→ **正文**
↓

地球人都知道整点是不能构成正五边形和正三边形和正六边形的,所以只需暴力枚举四个点判断是否是正四边形即可。假如你不是地球人,那么即使暴力枚举正三边形和稍微不那么暴力地找正五边形和正六边形也是可以通过的(反正找不到)。

*/

(外星人在此参上-_-||)

代码:

#include<cstdio>
using namespace std;

int n,f[30][30];
struct tnode{int x,y;}q[30];

int main()
{ 
  int i,j,k,p,a,b,ans;
  while(scanf("%d",&n)!=EOF)
    {
      for(i=1;i<=n;i++)scanf("%d%d",&q[i].x,&q[i].y);
      for(i=1;i<n;i++)
        for(j=i+1;j<=n;j++)
          {
            a=q[i].x-q[j].x,b=q[i].y-q[j].y;
            f[i][j]=a*a+b*b,f[j][i]=f[i][j];
      }
    
    ans=0;
    for(i=1;i<n;i++)
      for(j=i+1;j<n;j++)
        for(k=j+1;k<n;k++)
          for(p=k+1;p<=n;p++)
            {
              if(f[i][j]==f[i][k] && f[i][j]+f[i][k]==f[j][k] &&
           f[i][j]==f[j][p] && f[j][p]==f[p][k])
           {ans++;continue;}
        if(f[i][j]==f[i][p] && f[i][j]+f[i][p]==f[j][p] && 
           f[i][j]==f[j][k] && f[j][k]==f[k][p])
           {ans++;continue;}
        if(f[i][k]==f[i][p] && f[i][k]+f[i][p]==f[k][p] &&
           f[i][k]==f[k][j] && f[k][j]==f[j][p])
           {ans++;continue;} 
        }
      printf("%d\n",ans);
  }
  return 0;
}

↑

→ **题目 1**
将正文中从含有“int n,f[30][30];”的词句开始、到“for(j=i+1;j<=n;j++)”结束的部分重新写出，并把其中的“tnode”替换为“point”。
上面的正文与后面的数据行彼此无关。

→ **待用数据行**

↓

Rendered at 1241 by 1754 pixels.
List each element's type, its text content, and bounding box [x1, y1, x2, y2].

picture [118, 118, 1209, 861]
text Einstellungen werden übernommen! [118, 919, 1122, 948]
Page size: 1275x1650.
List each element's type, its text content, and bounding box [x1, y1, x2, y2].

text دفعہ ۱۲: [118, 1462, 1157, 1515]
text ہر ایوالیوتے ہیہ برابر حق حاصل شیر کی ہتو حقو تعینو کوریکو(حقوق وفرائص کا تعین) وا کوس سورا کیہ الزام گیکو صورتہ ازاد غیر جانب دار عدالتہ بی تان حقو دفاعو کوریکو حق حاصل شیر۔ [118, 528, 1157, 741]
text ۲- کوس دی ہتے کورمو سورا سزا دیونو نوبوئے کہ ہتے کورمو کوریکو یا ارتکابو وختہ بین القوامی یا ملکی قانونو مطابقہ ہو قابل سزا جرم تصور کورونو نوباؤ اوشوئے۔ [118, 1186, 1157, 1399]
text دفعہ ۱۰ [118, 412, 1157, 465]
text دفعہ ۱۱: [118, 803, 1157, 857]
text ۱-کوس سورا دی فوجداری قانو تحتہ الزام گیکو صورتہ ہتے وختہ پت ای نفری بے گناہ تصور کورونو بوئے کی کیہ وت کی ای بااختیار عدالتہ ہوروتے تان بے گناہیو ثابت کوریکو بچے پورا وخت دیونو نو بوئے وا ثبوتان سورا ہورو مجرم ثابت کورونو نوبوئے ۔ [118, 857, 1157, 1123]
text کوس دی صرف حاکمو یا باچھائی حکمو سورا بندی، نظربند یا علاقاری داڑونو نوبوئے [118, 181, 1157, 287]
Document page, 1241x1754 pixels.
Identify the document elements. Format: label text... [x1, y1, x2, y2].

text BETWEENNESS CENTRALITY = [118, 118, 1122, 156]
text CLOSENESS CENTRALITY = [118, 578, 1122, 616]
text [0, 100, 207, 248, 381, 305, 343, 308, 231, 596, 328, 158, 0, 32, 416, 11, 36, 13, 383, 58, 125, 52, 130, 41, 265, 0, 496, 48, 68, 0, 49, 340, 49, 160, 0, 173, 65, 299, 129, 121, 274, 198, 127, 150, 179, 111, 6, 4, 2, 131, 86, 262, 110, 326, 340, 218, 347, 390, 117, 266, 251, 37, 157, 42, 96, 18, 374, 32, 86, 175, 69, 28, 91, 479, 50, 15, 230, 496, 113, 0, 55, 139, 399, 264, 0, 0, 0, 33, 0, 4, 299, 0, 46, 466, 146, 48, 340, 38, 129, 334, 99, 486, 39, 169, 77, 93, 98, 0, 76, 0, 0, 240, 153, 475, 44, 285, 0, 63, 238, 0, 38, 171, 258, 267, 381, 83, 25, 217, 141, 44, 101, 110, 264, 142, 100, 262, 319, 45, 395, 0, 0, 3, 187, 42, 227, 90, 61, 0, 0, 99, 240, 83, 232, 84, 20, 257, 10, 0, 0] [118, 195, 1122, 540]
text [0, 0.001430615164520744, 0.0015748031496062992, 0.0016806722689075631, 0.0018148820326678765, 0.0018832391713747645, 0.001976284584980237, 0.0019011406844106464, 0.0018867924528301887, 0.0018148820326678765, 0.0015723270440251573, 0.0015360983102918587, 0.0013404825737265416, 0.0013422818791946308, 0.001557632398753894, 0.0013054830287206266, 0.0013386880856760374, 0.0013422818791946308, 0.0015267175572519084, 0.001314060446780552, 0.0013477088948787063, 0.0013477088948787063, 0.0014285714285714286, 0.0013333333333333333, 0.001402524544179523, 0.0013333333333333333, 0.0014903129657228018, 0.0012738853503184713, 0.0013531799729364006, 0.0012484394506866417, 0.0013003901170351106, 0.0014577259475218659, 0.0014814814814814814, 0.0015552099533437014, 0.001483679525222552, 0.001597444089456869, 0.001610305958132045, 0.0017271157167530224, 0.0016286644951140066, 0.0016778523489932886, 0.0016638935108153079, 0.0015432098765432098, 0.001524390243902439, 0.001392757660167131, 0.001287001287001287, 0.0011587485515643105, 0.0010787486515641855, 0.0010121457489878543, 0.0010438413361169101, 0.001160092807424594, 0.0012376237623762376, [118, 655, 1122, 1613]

↑

→ **题目 2**
请把数据行中从含有“text BETWEENNESS CENTRALITY”的那一行到含有“text CLOSENESS CENTRALITY”的那一行（两端都包括）放进一个JSON字符串列表，每行一个字符串，空行不计。

→ **参考解答 1**
int n,f[30][30];
struct point{int x,y;}q[30];

int main()
{ 
  int i,j,k,p,a,b,ans;
  while(scanf("%d",&n)!=EOF)
    {
      for(i=1;i<=n;i++)scanf("%d%d",&q[i].x,&q[i].y);
      for(i=1;i<n;i++)
        for(j=i+1;j<=n;j++)

→ **参考解答 2**
[
  "text BETWEENNESS CENTRALITY = [118, 118, 1122, 156]",
  "text CLOSENESS CENTRALITY = [118, 578, 1122, 616]"
]